Short exercise ->
Copy the entries below word for word, starting at the line that contains "pose: elev=256.3 azim=225.7" and ending at the line that contains "Dot at: (242, 239)", both of those lines included.

Lines of data ->
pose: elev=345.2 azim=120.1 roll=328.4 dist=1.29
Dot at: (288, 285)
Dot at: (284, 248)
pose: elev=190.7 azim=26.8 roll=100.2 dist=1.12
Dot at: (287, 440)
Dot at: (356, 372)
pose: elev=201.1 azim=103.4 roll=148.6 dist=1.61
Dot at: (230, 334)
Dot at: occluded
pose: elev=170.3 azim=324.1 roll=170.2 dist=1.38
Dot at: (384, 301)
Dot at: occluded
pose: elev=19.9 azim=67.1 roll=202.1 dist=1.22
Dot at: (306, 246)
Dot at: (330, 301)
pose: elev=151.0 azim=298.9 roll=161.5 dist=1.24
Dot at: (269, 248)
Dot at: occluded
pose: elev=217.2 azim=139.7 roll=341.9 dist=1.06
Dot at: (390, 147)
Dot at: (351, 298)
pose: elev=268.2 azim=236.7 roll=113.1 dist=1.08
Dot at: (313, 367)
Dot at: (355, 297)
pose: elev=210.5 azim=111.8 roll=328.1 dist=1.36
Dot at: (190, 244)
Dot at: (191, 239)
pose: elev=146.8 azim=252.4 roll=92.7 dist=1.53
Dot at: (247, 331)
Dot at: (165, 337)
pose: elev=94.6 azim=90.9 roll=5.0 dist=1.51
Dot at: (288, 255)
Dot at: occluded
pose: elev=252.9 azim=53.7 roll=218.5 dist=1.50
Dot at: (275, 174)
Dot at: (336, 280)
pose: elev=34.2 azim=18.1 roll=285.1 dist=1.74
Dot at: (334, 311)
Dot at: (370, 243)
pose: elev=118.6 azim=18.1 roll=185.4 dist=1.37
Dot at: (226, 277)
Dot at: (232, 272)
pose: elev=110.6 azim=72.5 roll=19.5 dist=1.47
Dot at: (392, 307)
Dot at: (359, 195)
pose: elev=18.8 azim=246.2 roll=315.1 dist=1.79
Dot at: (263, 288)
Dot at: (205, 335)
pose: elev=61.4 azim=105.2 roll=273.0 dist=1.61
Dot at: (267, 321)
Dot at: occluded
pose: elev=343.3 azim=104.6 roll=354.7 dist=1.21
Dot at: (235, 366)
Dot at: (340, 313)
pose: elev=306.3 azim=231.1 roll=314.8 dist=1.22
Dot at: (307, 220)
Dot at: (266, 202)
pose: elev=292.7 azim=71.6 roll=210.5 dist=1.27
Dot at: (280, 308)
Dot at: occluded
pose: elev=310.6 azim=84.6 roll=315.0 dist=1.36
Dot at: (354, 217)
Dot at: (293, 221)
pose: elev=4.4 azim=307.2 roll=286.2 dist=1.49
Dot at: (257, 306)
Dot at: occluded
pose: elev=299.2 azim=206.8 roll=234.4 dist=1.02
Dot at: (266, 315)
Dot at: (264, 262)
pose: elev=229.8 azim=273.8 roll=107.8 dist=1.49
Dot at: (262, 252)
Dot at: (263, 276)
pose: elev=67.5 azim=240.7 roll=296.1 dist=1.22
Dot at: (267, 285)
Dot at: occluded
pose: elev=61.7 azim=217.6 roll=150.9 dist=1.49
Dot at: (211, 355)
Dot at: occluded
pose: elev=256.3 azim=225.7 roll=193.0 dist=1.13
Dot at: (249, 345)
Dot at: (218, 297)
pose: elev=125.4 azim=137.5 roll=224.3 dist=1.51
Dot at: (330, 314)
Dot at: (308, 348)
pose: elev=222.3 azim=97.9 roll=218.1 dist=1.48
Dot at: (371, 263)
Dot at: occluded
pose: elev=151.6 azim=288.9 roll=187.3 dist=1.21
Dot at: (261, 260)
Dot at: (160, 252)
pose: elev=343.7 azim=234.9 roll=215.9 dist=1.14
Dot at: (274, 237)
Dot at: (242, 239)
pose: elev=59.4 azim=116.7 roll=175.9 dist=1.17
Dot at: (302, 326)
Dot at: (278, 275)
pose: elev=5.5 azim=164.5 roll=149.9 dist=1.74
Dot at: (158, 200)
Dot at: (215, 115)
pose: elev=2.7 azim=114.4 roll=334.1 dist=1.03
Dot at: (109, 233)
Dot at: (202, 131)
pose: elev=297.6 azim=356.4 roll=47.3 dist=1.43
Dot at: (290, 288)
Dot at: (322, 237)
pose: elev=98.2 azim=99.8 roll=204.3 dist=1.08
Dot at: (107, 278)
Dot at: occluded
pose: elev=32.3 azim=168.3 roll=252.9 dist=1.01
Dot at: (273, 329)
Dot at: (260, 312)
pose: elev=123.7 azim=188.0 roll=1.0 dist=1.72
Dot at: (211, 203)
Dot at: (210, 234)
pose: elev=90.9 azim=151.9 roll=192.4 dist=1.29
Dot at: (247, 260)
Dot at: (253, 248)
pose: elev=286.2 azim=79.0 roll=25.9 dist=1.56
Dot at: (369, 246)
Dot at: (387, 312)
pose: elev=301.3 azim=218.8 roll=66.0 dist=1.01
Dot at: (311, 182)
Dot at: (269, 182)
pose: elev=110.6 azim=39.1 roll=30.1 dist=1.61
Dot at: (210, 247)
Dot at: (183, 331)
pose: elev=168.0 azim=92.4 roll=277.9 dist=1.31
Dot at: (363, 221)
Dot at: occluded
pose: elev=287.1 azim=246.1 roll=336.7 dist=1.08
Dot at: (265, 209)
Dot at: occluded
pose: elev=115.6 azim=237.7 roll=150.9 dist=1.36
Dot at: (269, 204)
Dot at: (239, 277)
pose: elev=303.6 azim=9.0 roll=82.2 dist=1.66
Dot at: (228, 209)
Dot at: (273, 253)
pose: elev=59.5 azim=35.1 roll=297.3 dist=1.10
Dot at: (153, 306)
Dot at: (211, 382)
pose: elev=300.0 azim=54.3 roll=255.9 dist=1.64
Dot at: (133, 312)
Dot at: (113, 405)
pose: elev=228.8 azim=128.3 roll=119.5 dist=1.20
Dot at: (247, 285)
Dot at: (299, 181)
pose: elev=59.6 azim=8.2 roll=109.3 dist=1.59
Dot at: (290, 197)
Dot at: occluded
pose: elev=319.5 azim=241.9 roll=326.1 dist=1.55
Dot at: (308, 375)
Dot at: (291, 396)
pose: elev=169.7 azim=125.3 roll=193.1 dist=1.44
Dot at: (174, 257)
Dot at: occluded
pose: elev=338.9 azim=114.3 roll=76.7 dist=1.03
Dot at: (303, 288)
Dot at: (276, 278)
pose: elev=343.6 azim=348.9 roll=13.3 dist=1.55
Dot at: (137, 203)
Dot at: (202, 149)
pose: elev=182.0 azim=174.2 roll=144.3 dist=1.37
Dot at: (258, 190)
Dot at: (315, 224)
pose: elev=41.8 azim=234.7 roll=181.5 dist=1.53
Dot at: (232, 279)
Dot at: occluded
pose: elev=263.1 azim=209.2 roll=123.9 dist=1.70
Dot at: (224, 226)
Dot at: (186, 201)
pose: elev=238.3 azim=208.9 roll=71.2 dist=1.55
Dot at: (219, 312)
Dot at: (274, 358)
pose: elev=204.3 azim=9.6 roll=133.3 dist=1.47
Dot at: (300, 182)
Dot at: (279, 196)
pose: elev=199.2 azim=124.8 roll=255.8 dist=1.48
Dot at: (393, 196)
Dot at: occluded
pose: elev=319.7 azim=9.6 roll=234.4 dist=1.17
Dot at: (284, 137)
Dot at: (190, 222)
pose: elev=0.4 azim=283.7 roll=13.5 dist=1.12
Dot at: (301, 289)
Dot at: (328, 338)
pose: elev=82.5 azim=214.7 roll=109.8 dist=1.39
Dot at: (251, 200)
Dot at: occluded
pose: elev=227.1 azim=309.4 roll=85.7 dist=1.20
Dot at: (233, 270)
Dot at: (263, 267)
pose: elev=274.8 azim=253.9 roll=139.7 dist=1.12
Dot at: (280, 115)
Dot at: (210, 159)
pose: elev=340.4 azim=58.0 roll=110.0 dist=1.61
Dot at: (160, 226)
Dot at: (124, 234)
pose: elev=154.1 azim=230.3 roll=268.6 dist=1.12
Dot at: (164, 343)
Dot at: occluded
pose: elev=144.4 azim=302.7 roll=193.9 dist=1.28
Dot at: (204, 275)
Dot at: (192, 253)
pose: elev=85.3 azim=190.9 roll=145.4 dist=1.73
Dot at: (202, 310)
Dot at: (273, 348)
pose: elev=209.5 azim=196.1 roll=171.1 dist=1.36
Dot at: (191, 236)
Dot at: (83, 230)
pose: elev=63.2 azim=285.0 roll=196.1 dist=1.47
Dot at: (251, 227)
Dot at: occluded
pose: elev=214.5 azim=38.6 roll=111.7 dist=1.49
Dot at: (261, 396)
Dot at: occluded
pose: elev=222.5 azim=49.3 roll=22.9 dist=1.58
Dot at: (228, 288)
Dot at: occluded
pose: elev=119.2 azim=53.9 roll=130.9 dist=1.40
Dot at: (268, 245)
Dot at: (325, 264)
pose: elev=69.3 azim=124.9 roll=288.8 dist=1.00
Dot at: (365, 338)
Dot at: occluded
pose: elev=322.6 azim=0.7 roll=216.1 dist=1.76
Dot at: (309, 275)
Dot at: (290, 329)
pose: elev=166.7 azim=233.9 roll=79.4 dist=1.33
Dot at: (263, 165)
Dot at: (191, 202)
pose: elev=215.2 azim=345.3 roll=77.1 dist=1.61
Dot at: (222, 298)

Result ->
pose: elev=256.3 azim=225.7 roll=193.0 dist=1.13
Dot at: (249, 345)
Dot at: (218, 297)
pose: elev=125.4 azim=137.5 roll=224.3 dist=1.51
Dot at: (330, 314)
Dot at: (308, 348)
pose: elev=222.3 azim=97.9 roll=218.1 dist=1.48
Dot at: (371, 263)
Dot at: occluded
pose: elev=151.6 azim=288.9 roll=187.3 dist=1.21
Dot at: (261, 260)
Dot at: (160, 252)
pose: elev=343.7 azim=234.9 roll=215.9 dist=1.14
Dot at: (274, 237)
Dot at: (242, 239)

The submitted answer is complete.